Teks Dokumen —
========================
Ketua Yayasan Penelitian Korban Pembunuhan 1965/66 (YPKP 65): Kuburan Massal Korban Tragedi 1965 Ditemukan di
SUATU hari Perdana Menteri Justin Trudeau menangis setelah menyampaikan permintaan maafnya pada suku-suku asli Kanada. “Saya berjanji kita akan memperbarui dan menghormati hubungan itu,” kata Trudeau, dalam pidatonya, menanggapi laporan akhir Truth and Reconciliation Commission (TRC) Kanada pada 15 Desember 2015 lalu.
Trudeau merujuk hubungan pemerintah dengan suku-suku minoritas dari First Nations (“Indian”), Metis, dan Inuit. Sebanyak 150 ribu anak dari tiga suku bangsa asli Kanada itu direnggut dari keluarga dan lingkungannya dan dimasukkan ke sekolah asrama (Indian Residential School) pada kurun 1840an-1900an. Sebagian mengalami kekerasan fisik dan seksual, juga banyak yang meninggal dunia karena perlakuan dan lingkungan buruk.
========================
Cuplikan Data —
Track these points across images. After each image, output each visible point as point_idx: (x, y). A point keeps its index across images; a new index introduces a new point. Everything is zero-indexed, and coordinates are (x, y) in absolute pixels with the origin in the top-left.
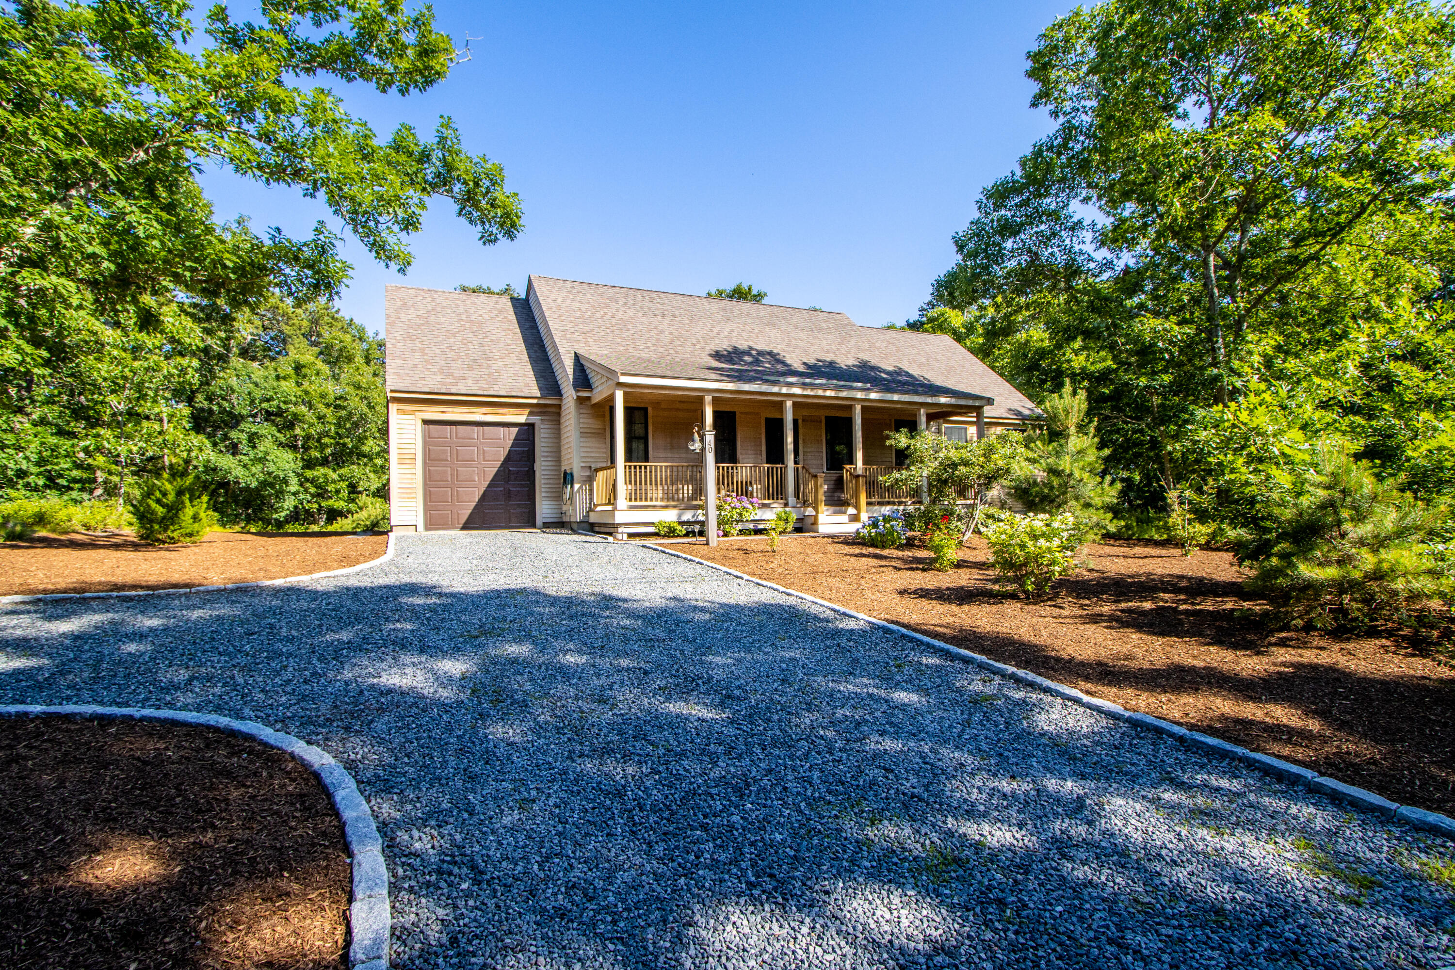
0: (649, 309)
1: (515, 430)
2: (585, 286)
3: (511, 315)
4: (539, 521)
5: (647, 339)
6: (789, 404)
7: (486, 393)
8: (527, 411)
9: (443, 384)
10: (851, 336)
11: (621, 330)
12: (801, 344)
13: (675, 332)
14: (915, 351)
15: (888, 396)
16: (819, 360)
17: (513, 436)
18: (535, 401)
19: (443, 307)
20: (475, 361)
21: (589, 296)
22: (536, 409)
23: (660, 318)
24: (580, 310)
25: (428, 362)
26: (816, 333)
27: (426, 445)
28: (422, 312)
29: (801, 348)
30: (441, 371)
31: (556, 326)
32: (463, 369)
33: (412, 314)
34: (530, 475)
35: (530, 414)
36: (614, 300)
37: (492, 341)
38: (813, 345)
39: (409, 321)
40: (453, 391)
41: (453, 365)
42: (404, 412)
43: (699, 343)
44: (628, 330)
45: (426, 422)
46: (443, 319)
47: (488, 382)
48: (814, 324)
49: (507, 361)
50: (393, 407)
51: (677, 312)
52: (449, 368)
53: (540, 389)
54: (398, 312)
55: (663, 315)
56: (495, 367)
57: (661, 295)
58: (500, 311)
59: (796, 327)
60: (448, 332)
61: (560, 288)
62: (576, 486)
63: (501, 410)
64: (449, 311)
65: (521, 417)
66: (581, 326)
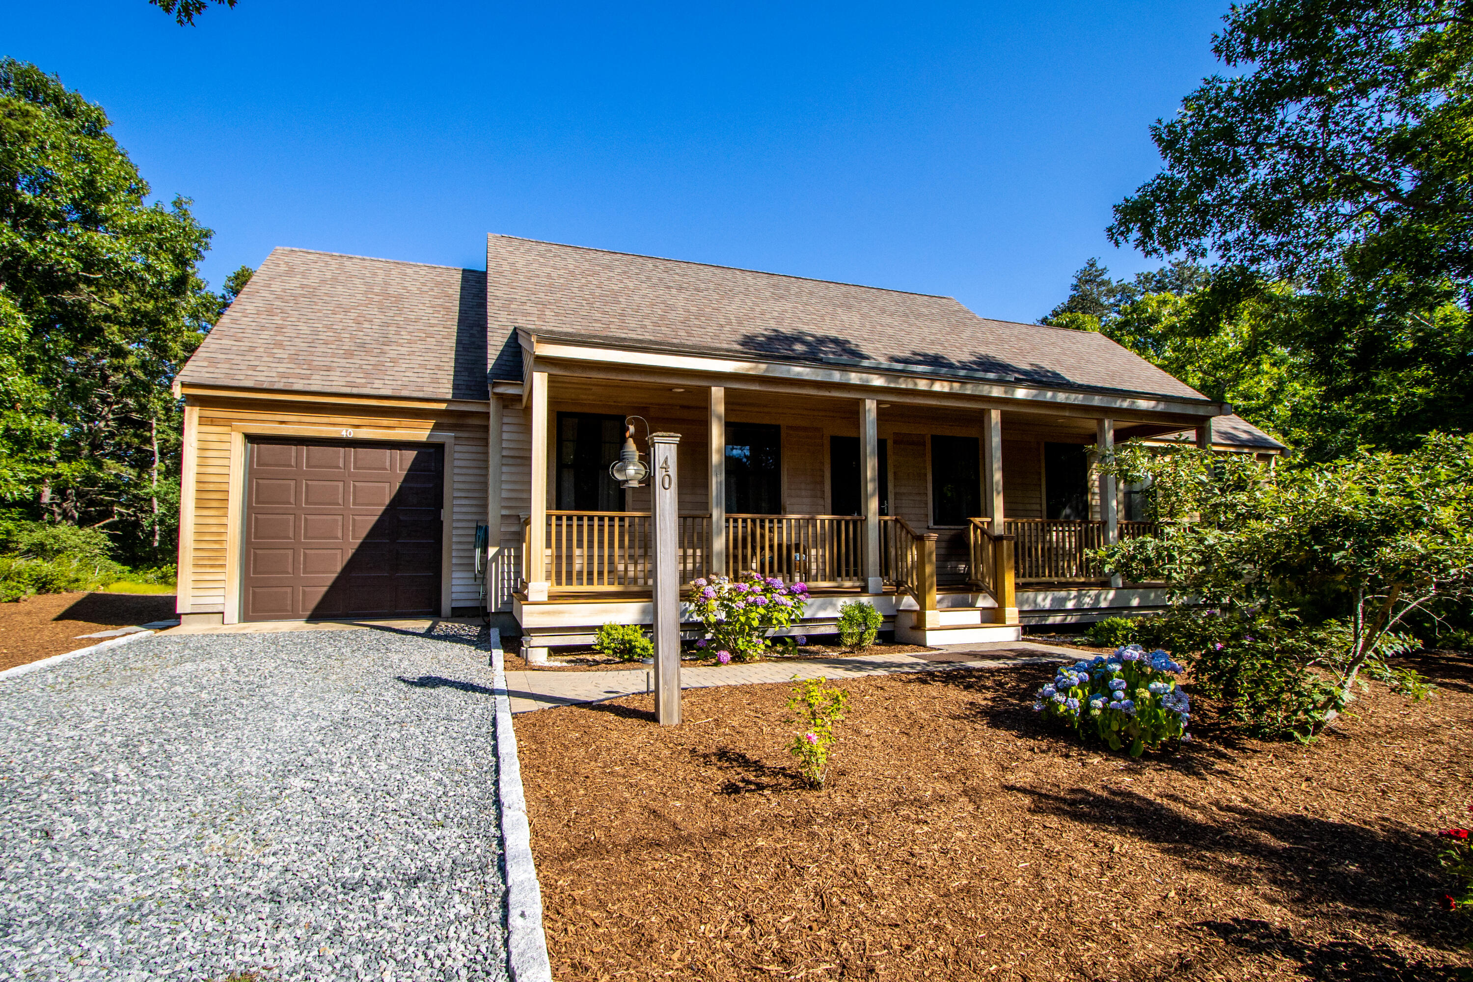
0: (660, 279)
1: (411, 455)
2: (569, 250)
3: (455, 290)
4: (446, 605)
5: (647, 316)
7: (355, 391)
8: (430, 424)
9: (282, 375)
10: (965, 325)
11: (606, 303)
12: (890, 331)
13: (694, 309)
16: (915, 354)
17: (408, 464)
18: (443, 406)
19: (351, 276)
20: (363, 345)
21: (570, 261)
22: (447, 420)
23: (674, 291)
24: (549, 276)
25: (279, 345)
26: (912, 320)
27: (252, 474)
28: (312, 281)
29: (890, 337)
30: (294, 358)
31: (498, 293)
32: (334, 355)
33: (295, 282)
34: (436, 529)
35: (436, 427)
36: (610, 268)
37: (407, 319)
38: (909, 333)
39: (284, 290)
40: (296, 387)
41: (322, 349)
42: (212, 422)
43: (730, 323)
44: (619, 302)
45: (251, 438)
46: (340, 289)
47: (367, 374)
48: (908, 308)
49: (419, 346)
50: (192, 415)
51: (703, 286)
52: (312, 354)
53: (455, 387)
54: (272, 279)
55: (680, 289)
56: (392, 354)
57: (684, 265)
58: (438, 284)
59: (883, 311)
60: (339, 306)
61: (529, 251)
62: (492, 551)
63: (385, 421)
64: (357, 281)
65: (421, 432)
66: (542, 295)
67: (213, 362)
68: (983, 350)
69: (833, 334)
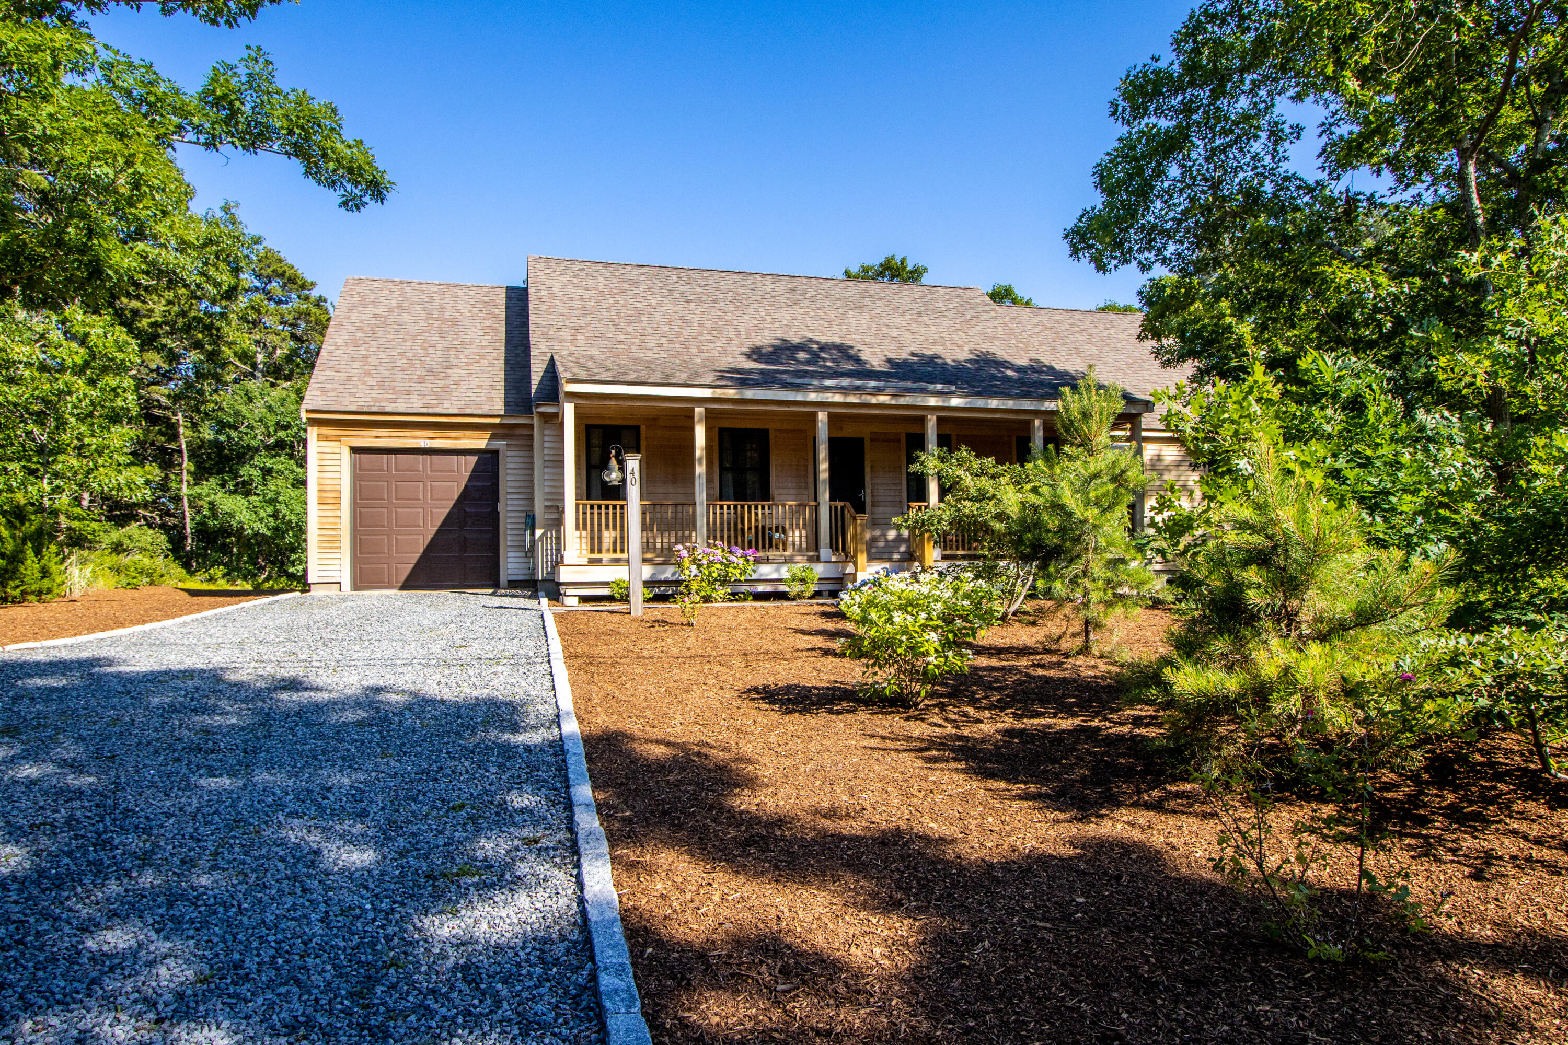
0: (682, 293)
1: (473, 459)
2: (600, 267)
3: (501, 311)
4: (503, 579)
5: (664, 335)
6: (822, 416)
7: (431, 411)
8: (488, 434)
9: (376, 400)
10: (979, 319)
11: (630, 323)
12: (895, 333)
13: (708, 323)
14: (1086, 337)
15: (980, 403)
16: (913, 354)
17: (471, 467)
18: (497, 420)
19: (413, 303)
20: (431, 370)
21: (601, 280)
22: (501, 431)
23: (693, 305)
24: (581, 299)
25: (368, 373)
26: (924, 318)
27: (356, 478)
28: (383, 310)
29: (893, 339)
30: (381, 384)
31: (539, 321)
32: (410, 381)
33: (369, 311)
34: (493, 518)
35: (493, 437)
36: (636, 284)
37: (463, 343)
38: (913, 334)
39: (362, 321)
40: (388, 410)
41: (400, 375)
42: (326, 438)
43: (739, 336)
44: (641, 322)
45: (355, 450)
46: (406, 316)
47: (438, 397)
48: (925, 304)
49: (475, 368)
50: (313, 434)
51: (721, 296)
52: (393, 380)
53: (507, 404)
54: (350, 311)
55: (699, 301)
56: (455, 377)
57: (706, 274)
58: (486, 304)
59: (896, 310)
60: (408, 334)
61: (564, 272)
62: (539, 533)
63: (453, 433)
64: (419, 307)
65: (480, 442)
66: (574, 320)
67: (324, 391)
68: (984, 348)
69: (837, 340)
========================
Tugas dan Latihan —
1/ Menurut teks dokumen, berapa banyak anak dari tiga suku bangsa asli Kanada yang dimasukkan ke sekolah asrama?
2/ Teruskan teks tentang permintaan maaf Trudeau kepada suku-suku asli Kanada, dimulai setelah kalimat terakhirnya.
Data tersebut merupakan bahan yang terpisah dari teks dokumen.

Jawaban Tiap Tugas —
1/ Sebanyak 150 ribu anak.

2/
Truth and Reconciliation Commission (TRC) atau Komisi Kebenaran dan Rekonsiliasi (KKR), lembaga yang menyelidiki pelanggaran-pelanggaran ini di Kanada, membutuhkan waktu selama 6 tahun untuk menyelidik. Hasil kerja para komisioner yang mengungkap 6.750 kisah pelanggaran serta 94 seruan untuk ditindaklanjuti oleh pemerintah.
Tak hanya di Kanada, kejahatan serius juga terjadi pada warga sipil di pelbagai negara lain. Sebutlah Afrika Selatan, Rwanda, Yugoslavia, Chili, juga Timor Leste. Setelah berhasil melewati masa penuh pelanggaran hak-hak dasar, negara-negara ini menggelar mekanisme pencarian kebenaran dan berujung pada rekonsiliasi.
Bagaimana dengan Indonesia?
Tak semua bagian masyarakat senang dengan langkah awal yang dilakukan pemerintah menuju rekonsiliasi. Pembahasan Tragedi 1965 dari sisi sejarah di Simposium Aryaduta mendapat banyak respons negatif. Tak sedikit yang menyalahpahaminya.
Dalam catatan Harian Rakyat Cirebon, akhir 2015, International People’s Tribunal (IPT65) diselenggarakan di Den Haag Belanda dan mendesak Pemerintah Indonesia agar meminta maaf kepada korban, melakukan penyidikan dan mengadili semua pelanggaran HAM. IPT, atau Pengadilan Rakyat Internasional, tidak memiliki kapasitas hukum untuk mengeksekusi keputusan tersebut.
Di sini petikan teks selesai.